La sentenza in commento riguarda il contenzioso giudiziario avviato dalla coniuge di secondo letto
del de cuius, per la divisione dei beni immobili caduti in successione, tra i quali vi è un immobile occupato dalla prima prima moglie del de cuius medesimo. Parte attrice chiede, altresì, la condanna della convenuta al pagamento di una indennità per l'occupazione dell'immobile. La prima moglie del defunto chiede, inoltre la condanna della stessa alla restituzione dei beni mobili e dei gioielli
presenti nell'immobile suddetto. Parte convenuta aderisce alla domanda di divisione, chiedendone la
dilazione, ma in via riconvenzionale ritiene possa pretendere riconoscimento del diritto di abitazione nell'appartamento che occupa, ai sensi dell’articolo 540 c.c.. Il Tribunale, dichiarata aperta la successione del de cuius, rigetta la domanda della ex moglie, così come le richieste della seconda moglie del defunto, e accoglie la domanda di divisione ereditaria.
La sentenza viene appellata dalla seconda moglie, mentre la prima moglie del de cuius ed i figli del medesimo, propongono appello incidentale.
I Giudici di secondo grado rigettano l'appello principale e dichiarano inammissibile quello incidentale, non ritenendo sussistere il diritto abitazione sulla casa coniugale, ai sensi dell’articolo 540 c.c., a favore dell’ultima coniuge del defunto, in quanto in comproprietà non con quest’ultima, ma con la prima moglie del de cuius. "

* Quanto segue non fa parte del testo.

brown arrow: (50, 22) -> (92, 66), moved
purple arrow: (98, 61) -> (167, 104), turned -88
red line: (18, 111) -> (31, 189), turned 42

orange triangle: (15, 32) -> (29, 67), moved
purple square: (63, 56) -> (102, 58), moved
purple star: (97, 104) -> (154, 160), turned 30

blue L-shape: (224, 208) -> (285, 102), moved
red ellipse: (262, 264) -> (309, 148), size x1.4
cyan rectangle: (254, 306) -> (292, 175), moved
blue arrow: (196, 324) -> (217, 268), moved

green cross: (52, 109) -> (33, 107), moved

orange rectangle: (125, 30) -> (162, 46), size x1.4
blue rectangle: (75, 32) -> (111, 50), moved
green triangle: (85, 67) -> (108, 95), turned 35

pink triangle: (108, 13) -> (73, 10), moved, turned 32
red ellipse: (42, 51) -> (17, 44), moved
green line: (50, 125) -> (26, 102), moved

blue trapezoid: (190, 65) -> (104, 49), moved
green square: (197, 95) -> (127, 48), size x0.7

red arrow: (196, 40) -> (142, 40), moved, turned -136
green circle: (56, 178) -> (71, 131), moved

La Suprema Corte conferma la sentenza di secondo grado, ribadendo il principio già espresso nella
precedente sentenza 23 maggio 2000, n. 6691, secondo la quale "A norma dell'art. 540 cod. civ., il
presupposto perché sorgano a favore del coniuge superstite i diritti di abitazione della casa adibita
a residenza familiare e di uso dei mobili che la arredano è che la suddetta casa e il relativo
arredamento siano di proprietà del "de cuius" o in comunione tra lui e il coniuge, con la
conseguenza che deve negarsi la configurabilità dei suddetti diritti nell'ipotesi in cui la casa
familiare sia in comunione tra il coniuge defunto ed un terzo".
I Giudici di legittimità, dunque, confermano il proprio costante orientamento, conformandosi alla
giurisprudenza prevalente, secondo il quale, nel caso di comproprietà dell’immobile tra il de cuius e un terzo, al coniuge superstite spetterebbe, comunque, l’equivalente monetario del valore del diritto di abitazione e dei mobili che lo corredano, in analogia con la divisione ereditaria, nella quale, nel caso di impossibilità di separazione fisica dell’immobile, viene riconosciuto l’equivalente monetario dei diritti spettanti al condividente sull’immobile caduto in successione (per tale motivo, nel caso di specie, i giudici di secondo grado precisano circa l’impossibilità di corresponsione di un indennizzo alla parte avente diritto, con conseguente obbligo di respingere la domanda proposta).
In caso di comproprietà dell’immobile tra de cuius e terzo, peraltro, la ratio del disposto dell’articolo 540 c.c., sarebbe molto affievolito, in quanto non si tratterebbe del coniuge che con il
de cuius ha goduto della casa familiare e condiviso, quindi, con il medesimo, momenti di vita
coniugale; proprio per questa ragione si giustifica un diverso trattamento nei confronti di chi non rivesta la qualità di coniuge superstite, rispetto a chi non rivesta tale qualità.
Infine, per completezza di commento. si precisa che con la sentenza in commento la Cassazione
conferma la tesi, condivisa dalla dottrina più autorevole e dalla più recente giurisprudenza (v. di recente Cass. 27.1.2016 n. 1588), secondo la quale l’articolo 540 c.c. prevederebbe un c.d. “Legato ex lege”, che lo rende autonomo rispetto alla vocazione a titolo universale, con la conseguenza che la rinuncia all’eredità da parte del coniuge, non comporta anche rinuncia ai diritti di cui all’articolo 540 c.c.